In the definition section of the yacc file, you can use %union to declare the type of yylval to be a union. For example:
$ cat ex5.yacc
%{
/*
* Example 5 - lex and yacc communication
*/
%}
%union {
int integer_value;
char *string_value;
char op_value;
}
%token OP NAME NUMBER ASSIGN
%%
equation: NAME ASSIGN expression { printf("Got %s.\n",$1.string_value);
return 0;
};
expression: NUMBER
| NUMBER expression
;
%%
int yywrap() { return 1; }
int main( int argc, char **argv ) {
return yyparse();
}
The %union in the above yacc file declares that yylval will be a union of an integer, a string pointer, and a character.
This union is declared in the y.tab.h file:
$ yacc -d ex5.yacc
$ cat y.tab.h
typedef union
#ifdef __cplusplus
YYSTYPE
#endif
{
int integer_value;
char *string_value;
char op_value;
} YYSTYPE;
extern YYSTYPE yylval;
# define OP 257
# define NAME 258
# define NUMBER 259
# define ASSIGN 260
You then import the y.tab.h file into your lex file as usual, and then you can access the yylval union in the actions for a pattern:
$ cat ex5.lex
%{
/*
* Example 5 lexer
*/
#include
#include
#include "y.tab.h"
%}
%%
[\t ]+ /* ignore */ ;
\+ |
\- |
\* |
\/ {
yylval.op_value = yytext[0];
return OP;
};
[a-zA-Z]+ {
yylval.string_value = strdup( yytext );
return NAME;
};
[0-9]+ {
yylval.integer_value = atoi( yytext );
return NUMBER;
};
\= {return ASSIGN;} ;
%%
Of course, a more interesting grammar would do more, but ours does what it is supposed to do:
$ lex ex5.lex $ gcc -o ex5 y.tab.c lex.yy.c -ly $ ./ex5 foo = 99 + 1 - 33 * 44 / 2 Got foo. $ ^D exit
So it runs. But what do we do with the yylval variable? It doesn't show up in the yacc file at all.
Well, that where $-directives come in.

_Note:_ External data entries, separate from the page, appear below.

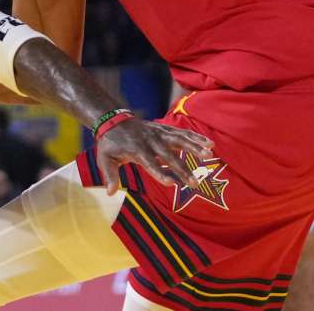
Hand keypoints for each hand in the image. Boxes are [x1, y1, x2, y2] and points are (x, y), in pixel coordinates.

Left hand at [95, 120, 214, 195]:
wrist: (113, 120)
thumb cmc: (110, 144)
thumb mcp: (104, 159)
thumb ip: (110, 175)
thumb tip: (110, 193)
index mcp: (136, 150)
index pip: (150, 164)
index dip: (160, 173)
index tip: (172, 183)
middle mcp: (150, 141)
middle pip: (169, 156)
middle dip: (182, 169)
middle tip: (195, 183)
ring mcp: (159, 133)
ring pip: (179, 140)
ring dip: (195, 147)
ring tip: (209, 154)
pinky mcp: (164, 129)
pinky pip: (182, 133)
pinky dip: (196, 137)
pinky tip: (209, 143)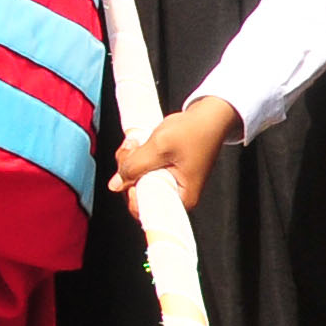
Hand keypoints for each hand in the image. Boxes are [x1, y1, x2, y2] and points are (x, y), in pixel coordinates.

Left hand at [113, 95, 235, 208]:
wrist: (210, 115)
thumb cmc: (195, 131)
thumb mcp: (159, 147)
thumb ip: (135, 166)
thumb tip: (115, 184)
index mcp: (182, 197)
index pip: (146, 211)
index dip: (131, 192)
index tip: (129, 172)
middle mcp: (176, 193)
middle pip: (138, 193)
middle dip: (127, 170)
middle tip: (132, 148)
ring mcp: (170, 181)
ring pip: (137, 180)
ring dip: (130, 160)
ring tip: (137, 142)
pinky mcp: (165, 170)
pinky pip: (143, 170)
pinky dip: (136, 156)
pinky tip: (140, 143)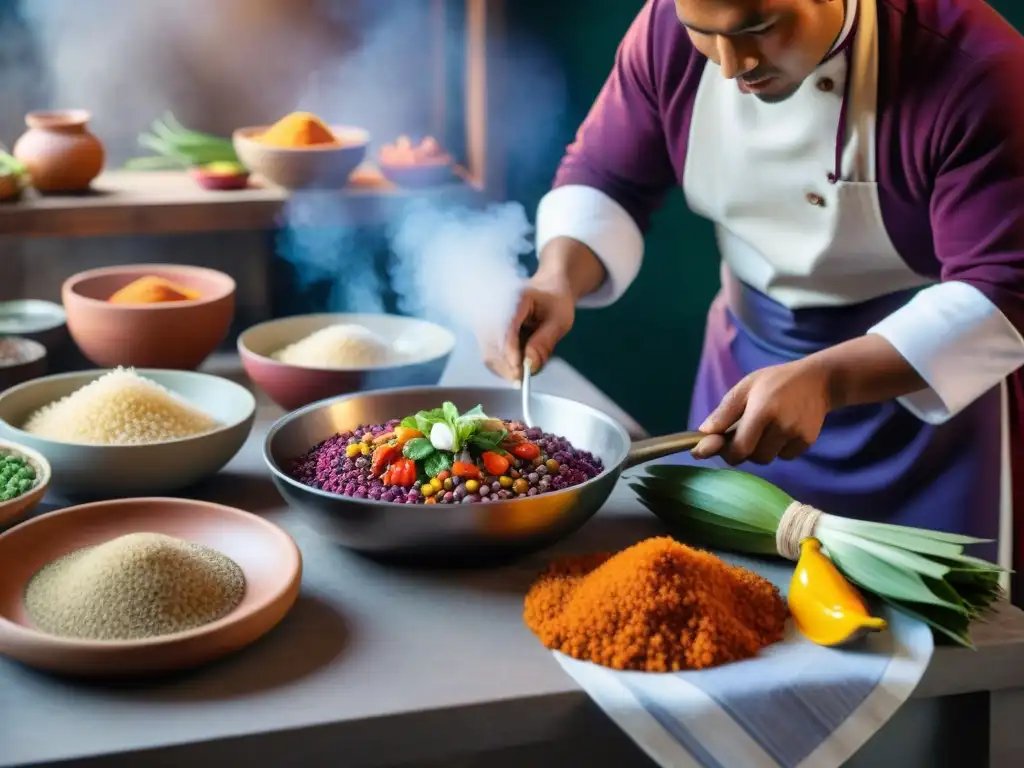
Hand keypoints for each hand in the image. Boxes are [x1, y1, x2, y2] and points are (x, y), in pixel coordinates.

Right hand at [481, 279, 575, 381]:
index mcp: (514, 298)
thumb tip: (529, 366)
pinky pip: (489, 356)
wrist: (546, 292)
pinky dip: (503, 366)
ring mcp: (485, 320)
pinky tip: (517, 366)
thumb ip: (544, 343)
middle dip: (508, 367)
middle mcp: (493, 307)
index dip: (510, 353)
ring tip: (524, 373)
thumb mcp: (559, 322)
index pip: (505, 329)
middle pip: (493, 345)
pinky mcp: (484, 333)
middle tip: (524, 380)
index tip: (520, 373)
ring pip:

Recall from the yacc file the equation production?
equation: NAME ASSIGN expression { printf("Got %s.\n",$1.string_value);
return 0;
};
The $1.string_value indicates that we want the yylval
value (with the string_value portion of the union) for the first
token in the right-hand-side of this production.

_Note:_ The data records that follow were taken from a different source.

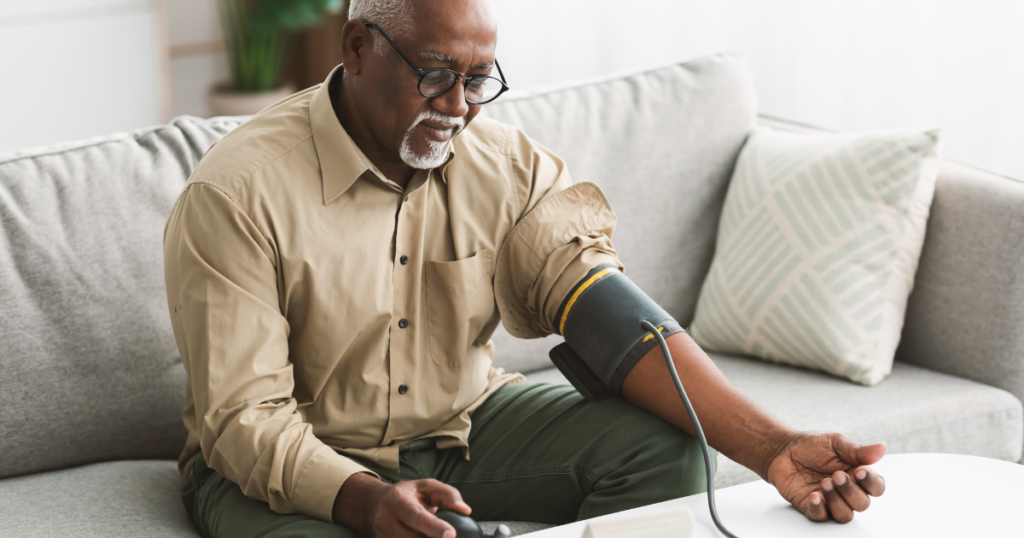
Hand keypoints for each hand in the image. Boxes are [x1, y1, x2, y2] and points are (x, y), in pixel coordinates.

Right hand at [333, 473, 471, 536]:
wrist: (376, 504)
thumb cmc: (407, 495)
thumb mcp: (427, 486)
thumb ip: (447, 494)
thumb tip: (465, 510)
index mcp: (398, 501)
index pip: (417, 517)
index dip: (434, 527)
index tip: (451, 534)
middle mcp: (386, 520)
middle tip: (448, 536)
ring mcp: (382, 536)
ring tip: (434, 533)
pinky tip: (425, 536)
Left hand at [765, 432, 886, 522]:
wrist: (782, 450)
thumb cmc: (811, 446)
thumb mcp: (834, 442)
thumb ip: (857, 450)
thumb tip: (881, 448)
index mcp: (857, 475)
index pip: (876, 487)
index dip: (871, 483)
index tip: (859, 471)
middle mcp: (846, 491)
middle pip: (862, 504)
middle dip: (851, 491)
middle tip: (836, 475)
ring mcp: (830, 501)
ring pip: (845, 515)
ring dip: (837, 501)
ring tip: (824, 483)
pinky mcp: (812, 507)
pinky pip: (821, 517)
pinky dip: (819, 508)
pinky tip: (814, 495)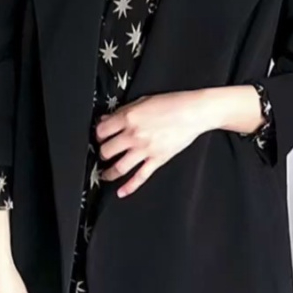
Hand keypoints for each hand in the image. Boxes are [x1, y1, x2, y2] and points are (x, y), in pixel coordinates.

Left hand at [95, 90, 211, 197]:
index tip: (100, 138)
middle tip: (103, 154)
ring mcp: (145, 150)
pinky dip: (129, 187)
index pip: (102, 131)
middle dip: (102, 154)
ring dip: (109, 173)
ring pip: (119, 167)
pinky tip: (121, 192)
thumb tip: (107, 119)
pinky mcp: (157, 160)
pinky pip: (140, 177)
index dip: (98, 135)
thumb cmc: (172, 103)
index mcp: (129, 118)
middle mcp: (134, 135)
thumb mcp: (143, 101)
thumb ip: (123, 111)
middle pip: (107, 151)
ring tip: (105, 175)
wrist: (194, 112)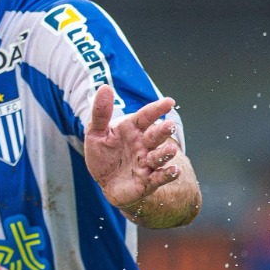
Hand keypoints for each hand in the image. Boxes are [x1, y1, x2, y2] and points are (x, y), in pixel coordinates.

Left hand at [84, 85, 180, 213]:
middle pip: (155, 136)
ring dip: (165, 153)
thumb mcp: (95, 132)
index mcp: (132, 129)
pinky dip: (167, 175)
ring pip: (159, 156)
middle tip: (169, 125)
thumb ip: (100, 113)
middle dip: (163, 131)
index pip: (145, 116)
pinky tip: (174, 171)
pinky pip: (159, 177)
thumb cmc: (103, 154)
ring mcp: (146, 162)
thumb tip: (105, 87)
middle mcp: (143, 144)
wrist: (105, 181)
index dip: (156, 109)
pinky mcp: (147, 181)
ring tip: (171, 149)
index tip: (169, 101)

If you really wanted to, you could pass that data around the long way, by writing your own code to manipulate global variables and constructing your productions so that you could readily access the appropriate data. That's more work than you really need to do, considering how easy it is to use yylval for that purpose.
Alternatively, you could avoid the %union and just treat yylval as a char * pointer. All it would take would be a few lines at the top of the lex file:
%{
/*
* Example lex file definition section.
*/
#include
#define YYSTYPE char *
extern YYSTYPE yylval;
#include "y.tab.h"
%}
%%
But again, why bother? This is bad coding style, to force an int to do a char *'s job -- and the way to do it right isn't all that hard.